Die Videoaufnahmen aus dem Hospital flimmerten auf allen TV-Kanälen. Man sah Pfleger, Schwestern und Patienten vor dem Mob flüchten. Wieder einmal mussten die Argentinier machtlos miterleben, wie ungeniert die Horden ihre Mitmenschen terrorisieren. Und wie niemand etwas dagegen tat.
Sie haben freilich auch ausgezeichnete Verbindungen – das unterscheidet sie von europäischen Hooligans. Denn Barras Bravas prügeln nicht nur für die Präsidenten ihrer Fußballklubs, sie verrichten oft auch die Schmutzarbeit für Gewerkschafter und Politiker. Sie kleben Plakate auf oder feuern Kandidaten an, stören aber auch Veranstaltungen der Gegner massiv oder verhindern, dass kritische Zeitungen ausgeliefert werden.
Ideologie spielt keine übergeordnete Rolle – was zählt, ist Cash. Und Protektion: Hunderte Anzeigen gegen Barras verkümmern in den Schubladen der Behörden. Beweisstücke verschwinden, Videoaufnahmen werden jäh schwarz. Als Rafael di Zeo, Barras-Boss des Großklubs „Boca Juniors“, 2005 heiratete, waren Richter, Polizeichefs und der Sicherheitsminister der Provinz Buenos Aires unter den Gästen. Di Zeos Braut war Sekretärin des Ministers.
Vor der Fußball-WM in Südafrika 2010 organisierten enge Mitarbeiter des mittlerweile verstorbeben Expräsidenten Néstor Kirchner (Amtszeit 2003–2007) Flugtickets und Hotels für die „Vereinigten Fußballfans“; Südafrikas Behörden verweigerten aber 15 der von Kirchner-Getreuen hofierten Hordenführern die Einreise – die meisten davon waren nämlich verurteilte Mörder und Räuber.

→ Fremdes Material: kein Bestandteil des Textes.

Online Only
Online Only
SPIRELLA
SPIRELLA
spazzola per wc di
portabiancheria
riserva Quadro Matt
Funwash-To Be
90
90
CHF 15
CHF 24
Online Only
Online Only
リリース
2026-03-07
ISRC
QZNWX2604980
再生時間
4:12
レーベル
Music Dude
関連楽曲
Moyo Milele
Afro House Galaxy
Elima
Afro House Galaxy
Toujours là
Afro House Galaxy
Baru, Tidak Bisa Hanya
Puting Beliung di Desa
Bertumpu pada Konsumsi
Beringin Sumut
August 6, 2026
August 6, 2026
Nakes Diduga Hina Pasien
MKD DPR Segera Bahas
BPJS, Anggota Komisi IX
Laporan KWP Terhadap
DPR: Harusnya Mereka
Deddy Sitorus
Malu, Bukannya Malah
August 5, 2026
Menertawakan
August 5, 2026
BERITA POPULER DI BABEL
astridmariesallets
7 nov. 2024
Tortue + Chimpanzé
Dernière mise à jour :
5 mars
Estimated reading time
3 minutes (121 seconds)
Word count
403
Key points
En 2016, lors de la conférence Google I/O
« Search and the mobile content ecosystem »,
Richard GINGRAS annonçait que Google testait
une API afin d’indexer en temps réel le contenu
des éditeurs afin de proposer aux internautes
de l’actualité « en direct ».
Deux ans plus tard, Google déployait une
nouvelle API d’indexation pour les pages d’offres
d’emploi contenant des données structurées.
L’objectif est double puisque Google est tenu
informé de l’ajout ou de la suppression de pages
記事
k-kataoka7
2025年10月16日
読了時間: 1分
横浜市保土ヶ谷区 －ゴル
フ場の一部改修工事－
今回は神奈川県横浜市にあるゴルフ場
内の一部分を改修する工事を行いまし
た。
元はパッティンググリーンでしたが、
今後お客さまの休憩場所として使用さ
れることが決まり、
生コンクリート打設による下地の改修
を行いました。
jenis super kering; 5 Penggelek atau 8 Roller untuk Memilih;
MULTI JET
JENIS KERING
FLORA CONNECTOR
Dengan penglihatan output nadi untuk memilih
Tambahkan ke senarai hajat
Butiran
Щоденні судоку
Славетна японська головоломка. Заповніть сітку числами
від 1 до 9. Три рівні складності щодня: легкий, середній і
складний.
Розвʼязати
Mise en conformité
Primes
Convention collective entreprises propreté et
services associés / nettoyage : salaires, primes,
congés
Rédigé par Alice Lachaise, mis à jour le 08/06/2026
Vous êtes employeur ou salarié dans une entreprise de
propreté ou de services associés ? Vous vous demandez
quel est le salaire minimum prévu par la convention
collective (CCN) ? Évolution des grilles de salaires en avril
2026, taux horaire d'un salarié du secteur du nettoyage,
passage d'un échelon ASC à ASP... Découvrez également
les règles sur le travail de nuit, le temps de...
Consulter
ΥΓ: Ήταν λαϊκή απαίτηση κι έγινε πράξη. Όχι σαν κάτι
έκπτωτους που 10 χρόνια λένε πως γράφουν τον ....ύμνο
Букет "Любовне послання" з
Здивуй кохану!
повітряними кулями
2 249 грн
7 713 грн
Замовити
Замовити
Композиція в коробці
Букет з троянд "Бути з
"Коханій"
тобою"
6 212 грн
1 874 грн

Ariel Pugliese durfte nach Südafrika einreisen, er war ja nie verurteilt worden. Als er die Barras von Nueva Chicago leitete, wurde vor dem Stadion ein gegnerischer Fan durch Kopfschüsse getötet. Nueva Chicago musste darauf in die zweite Liga absteigen, aber der Boss kam nicht ins Gefängnis, sondern ins nationale Statistikamt: Er gehörte zu jenen 100 speziellen Fachkräften, die eingestellt wurden, nachdem die Regierung Kirchner das einst unabhängige Institut 2007 an die Kandare nahm.
Kurz nach Arbeitsantritt zerstörten Pugliese und seine Leute mehrere Büros, bedrohten „unflexible“ Mitarbeiter. Seither publiziert das Amt eine offizielle Inflationsrate von unter zehn Prozent, weit niedriger, als die 25 bis 30 Prozent, die unabhängige Ökonomen errechnen. Angesichts der offenbar staatstragenden Bedeutung der Barras von Nueva Chicago darf man auf die Ermittlungsergebnisse über den Tod von Agustín Rodríguez gespannt sein. Bisher gab es keine Festnahmen.
Rodríguez ist freilich schon nicht mehr der letzte Fußballtote. Am Wochenende starb „River-Plate“-Anhänger Martín „El Turco“ Stambuli (33) durch Genickschuss. Seine Leiche lag im Straßengraben.